By optimizing `alpha`

, we see that the training an testing scores are closed.
It indicates that our model is not overfitting.

When fitting the ridge regressor, we also requested to store the error found
during cross-validation (by setting the parameter `store_cv_values=True`

).
We will plot the mean squared error for the different `alphas`

regularization
strength that we tried.

```
mse_alphas = [est[-1].cv_values_.mean(axis=0)
for est in cv_results["estimator"]]
cv_alphas = pd.DataFrame(mse_alphas, columns=alphas)
cv_alphas
```

0.010000 | 0.012743 | 0.016238 | 0.020691 | 0.026367 | 0.033598 | 0.042813 | 0.054556 | 0.069519 | 0.088587 | 0.112884 | 0.143845 | 0.183298 | 0.233572 | 0.297635 | 0.379269 | 0.483293 | 0.615848 | 0.784760 | 1.000000 | |
---|---|---|---|---|---|---|---|---|---|---|---|---|---|---|---|---|---|---|---|---|

0 | 7587.897141 | 7059.531216 | 6579.796667 | 6161.839629 | 5813.048345 | 5535.350138 | 5326.646369 | 5182.950517 | 5100.749049 | 5079.212663 | 5122.029454 | 5238.704149 | 5445.118890 | 5763.012259 | 6217.925433 | 6835.274126 | 7634.692137 | 8623.620241 | 9791.918443 | 11109.476019 |

1 | 7079.341771 | 6696.622046 | 6329.022308 | 5987.727181 | 5681.306000 | 5415.171818 | 5191.880969 | 5012.209177 | 4876.780585 | 4787.974274 | 4751.851652 | 4779.853646 | 4889.937328 | 5106.656625 | 5459.549144 | 5979.280717 | 6691.530974 | 7609.581815 | 8727.609953 | 10017.092899 |

2 | 24857.406605 | 21448.284772 | 18293.478416 | 15481.009011 | 13067.031991 | 11071.457116 | 9480.437579 | 8254.431555 | 7338.963939 | 6675.026438 | 6207.024331 | 5887.541169 | 5679.263698 | 5554.913823 | 5496.051755 | 5491.367683 | 5534.775517 | 5623.398006 | 5755.456140 | 5928.154410 |

3 | 7504.216958 | 7125.074257 | 6754.172985 | 6400.999897 | 6072.937966 | 5774.941819 | 5509.955509 | 5280.027720 | 5087.960263 | 4939.271829 | 4844.228092 | 4819.618117 | 4889.808854 | 5086.420585 | 5445.877349 | 6004.320850 | 6790.113763 | 7815.311733 | 9068.542918 | 10511.939341 |

4 | 6999.938808 | 6598.898743 | 6215.363499 | 5861.328579 | 5546.025773 | 5275.377052 | 5052.349007 | 4878.140850 | 4753.964890 | 4683.117084 | 4673.049960 | 4737.162496 | 4895.935124 | 5176.863333 | 5612.500529 | 6236.037942 | 7074.449338 | 8140.303978 | 9424.471281 | 10892.352852 |

```
cv_alphas.mean(axis=0).plot(marker="+")
plt.ylabel("Mean squared error\n (lower is better)")
plt.xlabel("alpha")
_ = plt.title("Error obtained by cross-validation")
```

As we can see, regularization is just like salt in cooking: one must balance
its amount to get the best statistical performance.
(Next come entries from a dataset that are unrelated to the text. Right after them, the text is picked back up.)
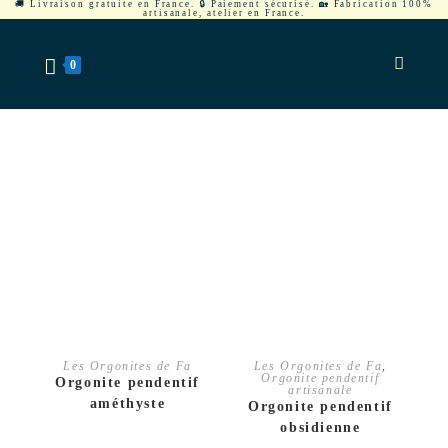
🚚 Livraison gratuite en France. 🔒 Paiement sécurisé. 🏡 Fabrication 100%
artisanale, atelier en France.
0
CHOIX DES OPTIONS
AJOUTER AU PANIER
Les Orgonites de Fa
Les Orgonites de Fa
,
Orgonite pendentif
Orgonite pendentif
artisanale
améthyste
Orgonite pendentif
obsidienne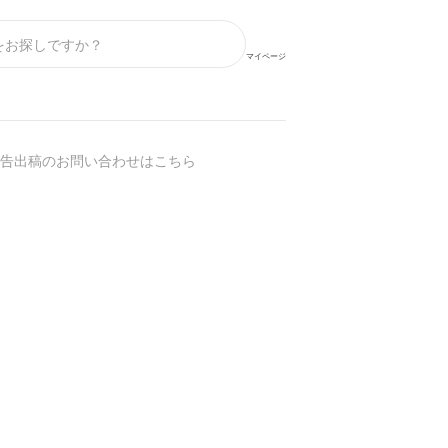
マイページ
告出稿のお問い合わせはこちら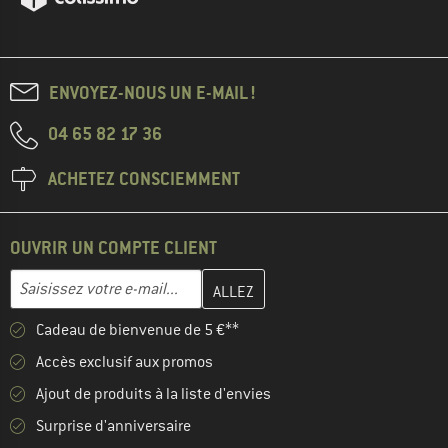
ENVOYEZ-NOUS UN E-MAIL !
04 65 82 17 36
ACHETEZ CONSCIEMMENT
OUVRIR UN COMPTE CLIENT
Entrez votre adresse e-mail ici et créez votre compte client à la 
Adresse e-mail
Cadeau de bienvenue de 5 €**
Accès exclusif aux promos
Ajout de produits à la liste d'envies
Surprise d'anniversaire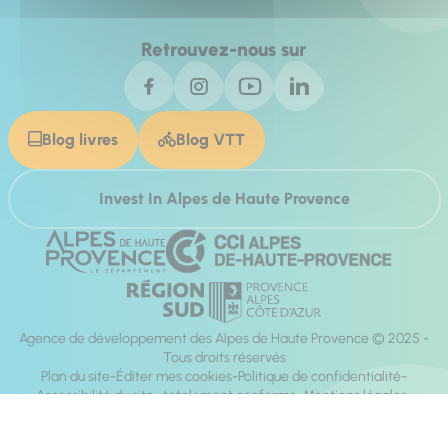
Retrouvez-nous sur
Blog livres
Blog VTT
Invest In Alpes de Haute Provence
Agence de développement des Alpes de Haute Provence © 2025 -
Tous droits réservés
Plan du site
Éditer mes cookies
Politique de confidentialité
Accessibilité du site : totalement conforme
Mentions légales
Réalisation :
Mill, Privas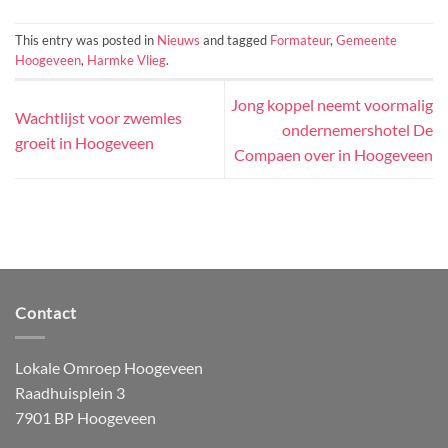
This entry was posted in
Nieuws
and tagged
Formateur
,
Gemeente
Hoogeveen
,
Harmke Vlieg
.
Jong koppel neemt voormalig
Wachtlijst voor zwemles
ondernemershotel De
groeit in Hoogeveen
Compaen over in Hoogeveen
Contact
Lokale Omroep Hoogeveen
Raadhuisplein 3
7901 BP Hoogeveen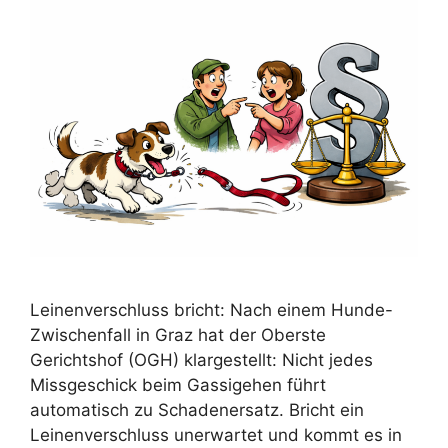
Leinenverschluss bricht: Nach einem Hunde-
Zwischenfall in Graz hat der Oberste
Gerichtshof (OGH) klargestellt: Nicht jedes
Missgeschick beim Gassigehen führt
automatisch zu Schadenersatz. Bricht ein
Leinenverschluss unerwartet und kommt es in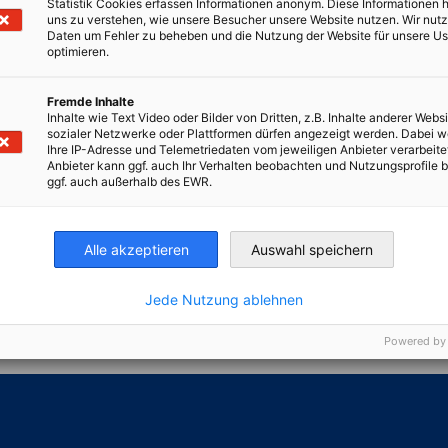
Statistik Cookies erfassen Informationen anonym. Diese Informationen 
uns zu verstehen, wie unsere Besucher unsere Website nutzen. Wir nut
Daten um Fehler zu beheben und die Nutzung der Website für unsere Us
optimieren.
Fremde Inhalte
Inhalte wie Text Video oder Bilder von Dritten, z.B. Inhalte anderer Websi
sozialer Netzwerke oder Plattformen dürfen angezeigt werden. Dabei 
Ihre IP-Adresse und Telemetriedaten vom jeweiligen Anbieter verarbeite
Anbieter kann ggf. auch Ihr Verhalten beobachten und Nutzungsprofile b
ggf. auch außerhalb des EWR.
Alle akzeptieren
Auswahl speichern
irtschaft und Energie
Jede Nutzung ablehnen
Industrie- und Handelskammer
Industrie- und Handelskammer
AHK.de
Germany Trade & In
Powered by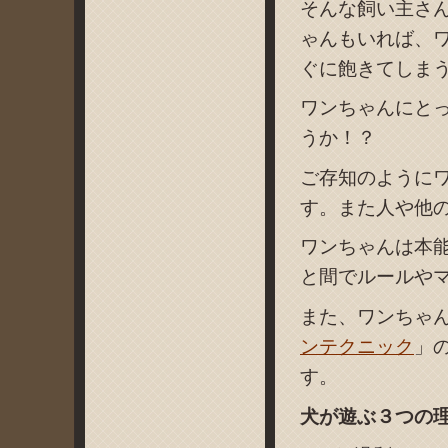
そんな飼い主さ
ゃんもいれば、
ぐに飽きてしま
ワンちゃんにとっ
うか！？
ご存知のように
す。また人や他
ワンちゃんは本
と間でルールや
また、ワンちゃ
ンテクニック
」
す。
犬が遊ぶ３つの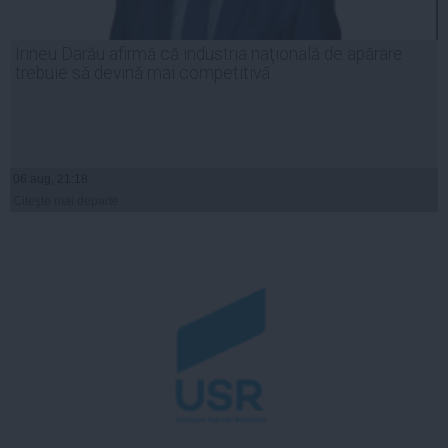
Irineu Darău afirmă că industria naţională de apărare
trebuie să devină mai competitivă
06 aug, 21:18
Citeşte mai departe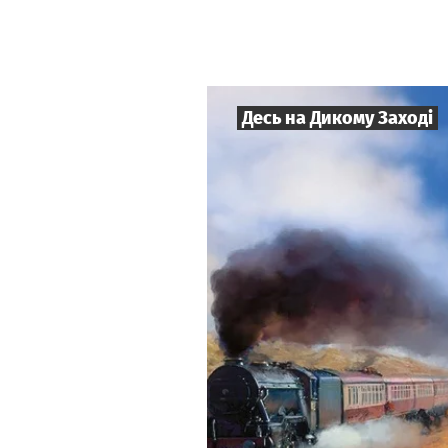
Десь на Дикому Заході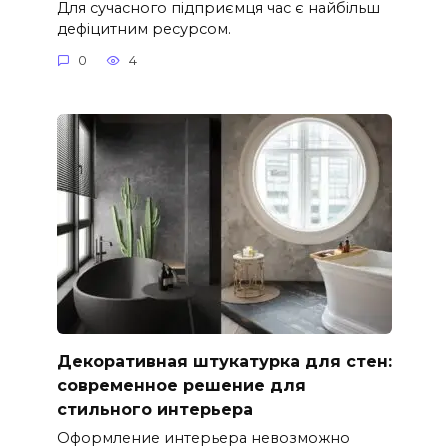
Для сучасного підприємця час є найбільш
дефіцитним ресурсом.
0
4
Декоративная штукатурка для стен:
современное решение для
стильного интерьера
Оформление интерьера невозможно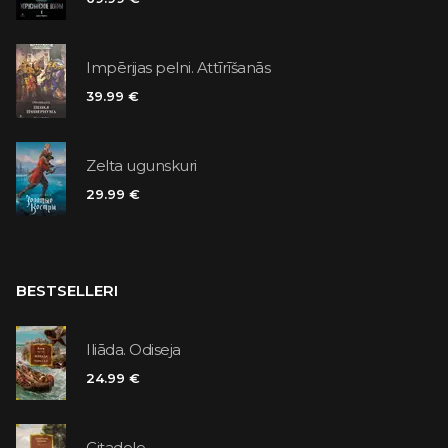
Impērijas pelni. Attīrīšanās
39.99 €
Zelta ugunskuri
29.99 €
BESTSELLERI
Iliāda. Odiseja
24.99 €
Citadele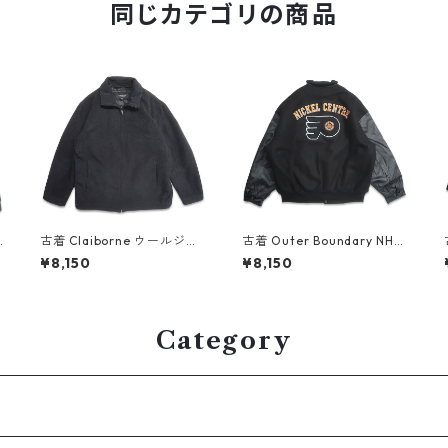
同じカテゴリの商品
古着 Claiborne ウールジャ
古着 Outer Boundary NHL
ケット ジップアップジャケ
フィラデルフィア・フライ
¥8,150
¥8,150
ット グレー 表記：L gd40
ヤーズ 刺繍 ウール 袖レザー
8233n w51227
スタンドカラー スタジャン
ブラック 表記：XL gd407
866n w51125
Category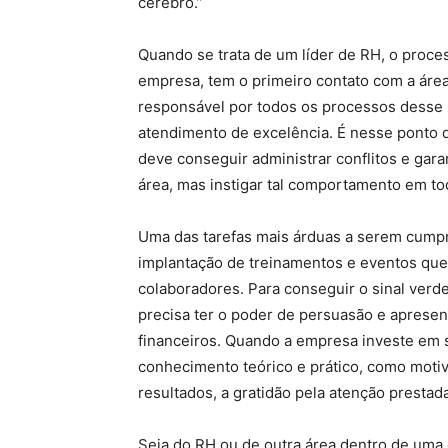
cérebro.”
Quando se trata de um líder de RH, o proce
empresa, tem o primeiro contato com a áre
responsável por todos os processos desse 
atendimento de excelência. É nesse ponto q
deve conseguir administrar conflitos e gara
área, mas instigar tal comportamento em t
Uma das tarefas mais árduas a serem cumpr
implantação de treinamentos e eventos qu
colaboradores. Para conseguir o sinal verde 
precisa ter o poder de persuasão e apresent
financeiros. Quando a empresa investe em s
conhecimento teórico e prático, como moti
resultados, a gratidão pela atenção prestada
Seja do RH ou de outra área dentro de uma 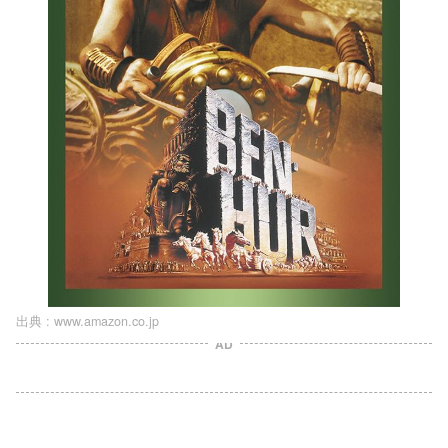
出典 :
www.amazon.co.jp
AD
L
o
/
U
a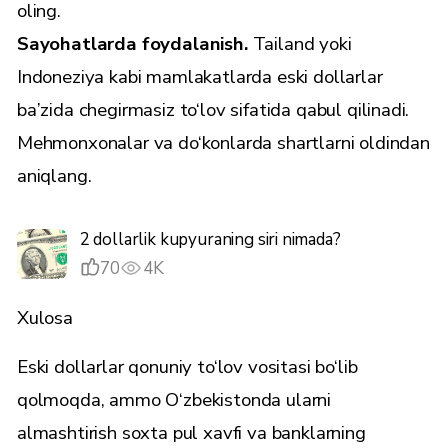
oling.
Sayohatlarda foydalanish.
Tailand yoki
Indoneziya kabi mamlakatlarda eski dollarlar
ba’zida chegirmasiz to‘lov sifatida qabul qilinadi.
Mehmonxonalar va do‘konlarda shartlarni oldindan
aniqlang.
2 dollarlik kupyuraning siri nimada?
70
4K
Xulosa
Eski dollarlar qonuniy to‘lov vositasi bo‘lib
qolmoqda, ammo O‘zbekistonda ularni
almashtirish soxta pul xavfi va banklarning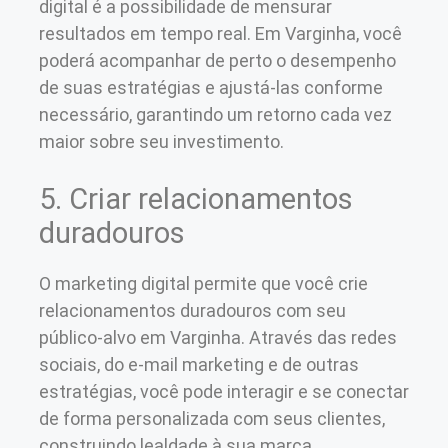
digital é a possibilidade de mensurar
resultados em tempo real. Em Varginha, você
poderá acompanhar de perto o desempenho
de suas estratégias e ajustá-las conforme
necessário, garantindo um retorno cada vez
maior sobre seu investimento.
5. Criar relacionamentos
duradouros
O marketing digital permite que você crie
relacionamentos duradouros com seu
público-alvo em Varginha. Através das redes
sociais, do e-mail marketing e de outras
estratégias, você pode interagir e se conectar
de forma personalizada com seus clientes,
construindo lealdade à sua marca.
We can check if the best
`alpha`

found is stable across the cross-validation fold.

```
best_alphas = [est[-1].alpha_ for est in cv_results["estimator"]]
best_alphas
```

```
[0.08858667904100823,
0.11288378916846889,
0.37926901907322497,
0.14384498882876628,
0.11288378916846889]
```

In this notebook, you learned about the concept of regularization and the importance of preprocessing and parameter tuning.